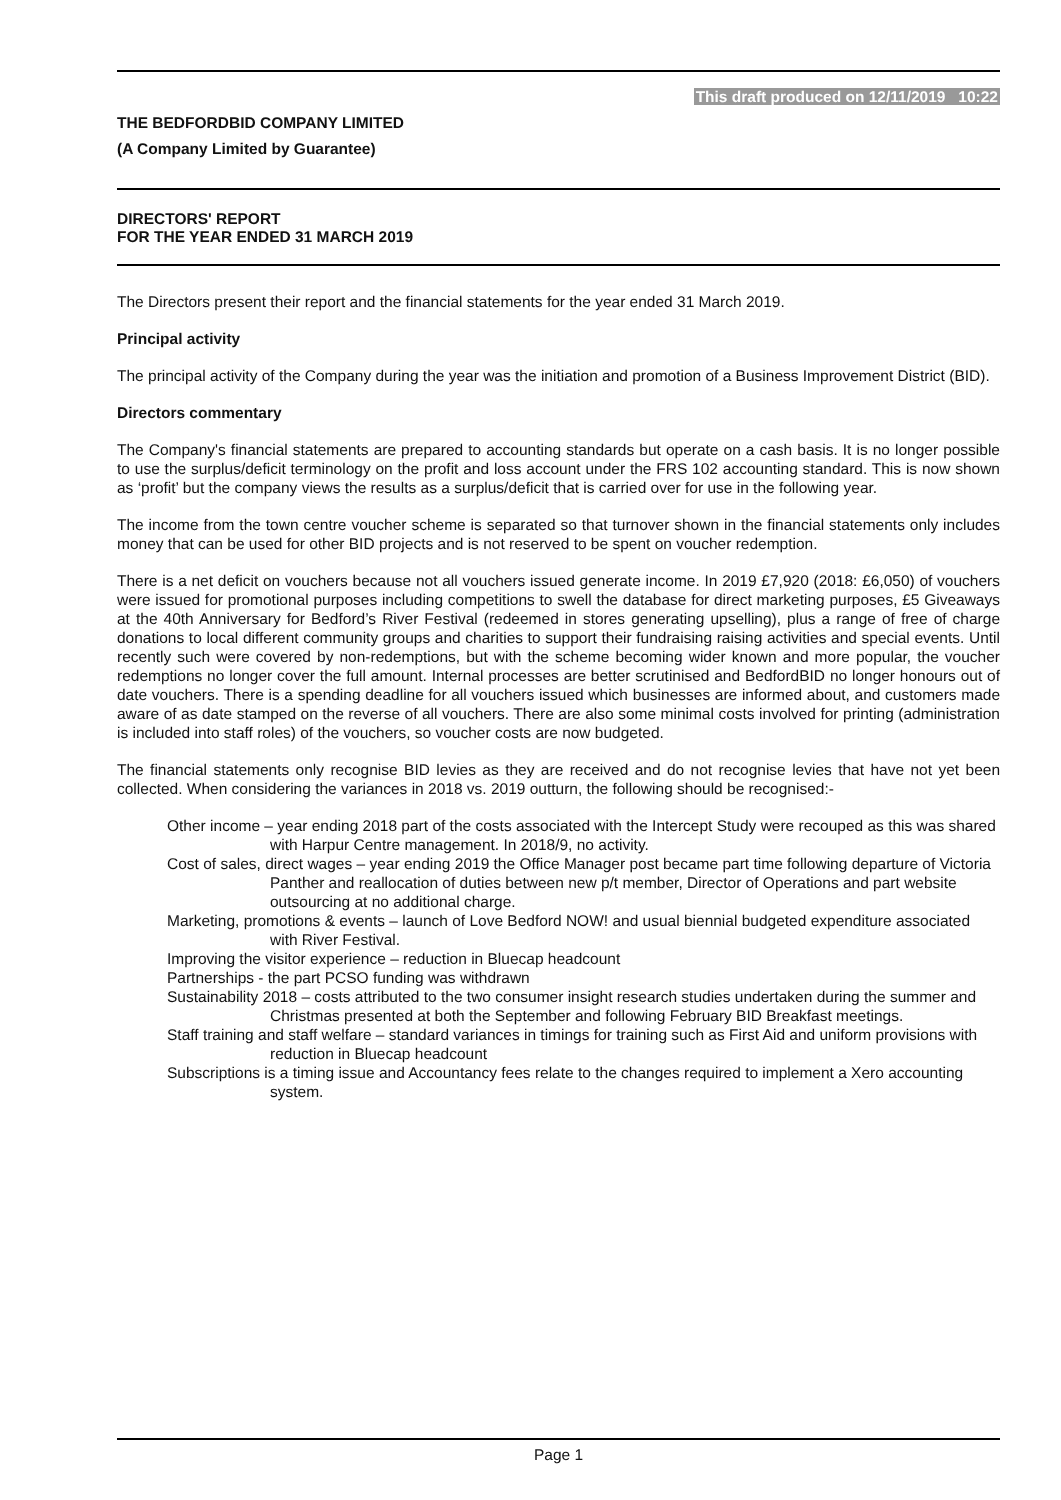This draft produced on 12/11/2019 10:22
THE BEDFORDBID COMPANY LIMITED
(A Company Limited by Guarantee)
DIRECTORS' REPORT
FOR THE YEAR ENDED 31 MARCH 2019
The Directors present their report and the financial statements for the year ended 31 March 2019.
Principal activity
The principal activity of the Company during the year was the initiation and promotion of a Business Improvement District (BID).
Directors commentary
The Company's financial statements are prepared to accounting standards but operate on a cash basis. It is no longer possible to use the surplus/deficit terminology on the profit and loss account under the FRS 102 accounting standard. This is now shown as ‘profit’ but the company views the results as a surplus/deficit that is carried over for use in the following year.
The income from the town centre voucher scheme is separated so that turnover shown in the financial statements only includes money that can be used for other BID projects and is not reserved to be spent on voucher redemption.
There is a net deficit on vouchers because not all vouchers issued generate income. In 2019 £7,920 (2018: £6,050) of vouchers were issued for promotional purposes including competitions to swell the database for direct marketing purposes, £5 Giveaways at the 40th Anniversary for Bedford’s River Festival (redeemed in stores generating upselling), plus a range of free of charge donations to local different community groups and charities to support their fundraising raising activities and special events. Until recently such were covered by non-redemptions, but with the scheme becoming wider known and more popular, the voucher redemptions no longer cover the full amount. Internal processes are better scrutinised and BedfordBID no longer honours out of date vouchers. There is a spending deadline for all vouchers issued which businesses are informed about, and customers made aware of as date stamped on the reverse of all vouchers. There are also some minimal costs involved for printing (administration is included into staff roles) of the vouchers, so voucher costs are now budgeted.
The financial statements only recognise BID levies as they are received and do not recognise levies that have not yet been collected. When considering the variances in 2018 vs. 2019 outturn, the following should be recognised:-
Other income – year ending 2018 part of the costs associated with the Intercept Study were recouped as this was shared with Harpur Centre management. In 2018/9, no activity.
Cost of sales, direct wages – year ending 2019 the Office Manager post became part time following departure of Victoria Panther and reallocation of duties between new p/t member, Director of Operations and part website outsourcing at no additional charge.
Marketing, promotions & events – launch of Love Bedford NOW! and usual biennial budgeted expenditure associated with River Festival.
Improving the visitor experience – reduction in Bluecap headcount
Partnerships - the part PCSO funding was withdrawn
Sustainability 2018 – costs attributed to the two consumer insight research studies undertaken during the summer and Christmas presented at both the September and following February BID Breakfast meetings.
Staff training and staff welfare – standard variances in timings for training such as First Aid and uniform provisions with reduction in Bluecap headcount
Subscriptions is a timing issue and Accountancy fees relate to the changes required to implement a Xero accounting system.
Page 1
####
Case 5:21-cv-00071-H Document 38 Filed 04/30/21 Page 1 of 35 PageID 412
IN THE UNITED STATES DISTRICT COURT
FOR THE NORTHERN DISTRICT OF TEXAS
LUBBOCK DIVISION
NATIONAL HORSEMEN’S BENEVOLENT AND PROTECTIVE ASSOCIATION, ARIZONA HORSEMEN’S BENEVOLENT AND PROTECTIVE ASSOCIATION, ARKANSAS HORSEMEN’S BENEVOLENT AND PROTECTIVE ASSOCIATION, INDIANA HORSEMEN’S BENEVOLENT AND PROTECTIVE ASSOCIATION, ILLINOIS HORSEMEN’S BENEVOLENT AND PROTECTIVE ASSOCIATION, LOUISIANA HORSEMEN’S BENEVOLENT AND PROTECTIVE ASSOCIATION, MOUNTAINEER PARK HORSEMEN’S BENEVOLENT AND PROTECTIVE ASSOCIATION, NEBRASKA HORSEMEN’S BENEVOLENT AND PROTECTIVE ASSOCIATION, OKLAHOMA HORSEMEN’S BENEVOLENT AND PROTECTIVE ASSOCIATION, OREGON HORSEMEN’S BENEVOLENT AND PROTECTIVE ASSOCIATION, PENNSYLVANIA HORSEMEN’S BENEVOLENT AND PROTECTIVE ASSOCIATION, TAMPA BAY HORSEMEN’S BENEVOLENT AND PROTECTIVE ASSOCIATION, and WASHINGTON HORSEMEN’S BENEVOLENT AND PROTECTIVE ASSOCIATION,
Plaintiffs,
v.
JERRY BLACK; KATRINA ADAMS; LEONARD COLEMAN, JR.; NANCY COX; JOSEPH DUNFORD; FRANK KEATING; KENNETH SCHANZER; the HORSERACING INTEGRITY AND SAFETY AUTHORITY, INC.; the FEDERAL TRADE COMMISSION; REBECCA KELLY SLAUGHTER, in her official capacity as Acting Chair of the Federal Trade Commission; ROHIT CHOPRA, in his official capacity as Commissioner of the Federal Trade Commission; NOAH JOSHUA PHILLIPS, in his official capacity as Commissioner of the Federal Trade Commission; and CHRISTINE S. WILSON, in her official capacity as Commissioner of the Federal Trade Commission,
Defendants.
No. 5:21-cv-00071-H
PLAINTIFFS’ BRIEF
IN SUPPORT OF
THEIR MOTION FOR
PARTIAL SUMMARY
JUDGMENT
####
What is needed:
In the entries above, which lines run from the one with "This draft produced on 12/11/2019 10:22" up to and including the one with "The Directors present"? Write them out exactly, without the pictures.

Result:
This draft produced on 12/11/2019 10:22
THE BEDFORDBID COMPANY LIMITED
(A Company Limited by Guarantee)
DIRECTORS' REPORT
FOR THE YEAR ENDED 31 MARCH 2019
The Directors present their report and the financial statements for the year ended 31 March 2019.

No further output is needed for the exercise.